## To do
Would you please repeat all of the data exactly, omitting the pictures?
*** Opening Excerpted data ***
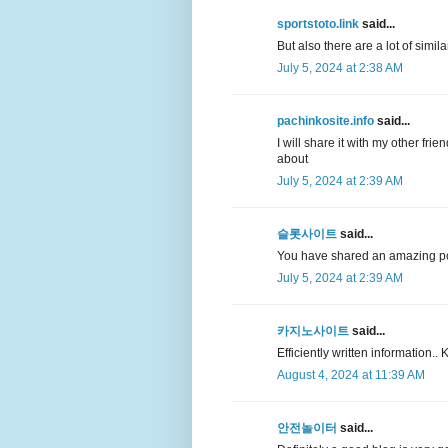
sportstoto.link
said...
But also there are a lot of simil
July 5, 2024 at 2:38 AM
pachinkosite.info
said...
I will share it with my other fri
about
July 5, 2024 at 2:39 AM
슬롯사이트
said...
You have shared an amazing p
July 5, 2024 at 2:39 AM
카지노사이트
said...
Efficiently written information.
August 4, 2024 at 11:39 AM
안전놀이터
said...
*** Closing Excerpted data ***
## Output for this task
sportstoto.link
said...
But also there are a lot of simil
July 5, 2024 at 2:38 AM
pachinkosite.info
said...
I will share it with my other fri
about
July 5, 2024 at 2:39 AM
슬롯사이트
said...
You have shared an amazing p
July 5, 2024 at 2:39 AM
카지노사이트
said...
Efficiently written information.
August 4, 2024 at 11:39 AM
안전놀이터
said...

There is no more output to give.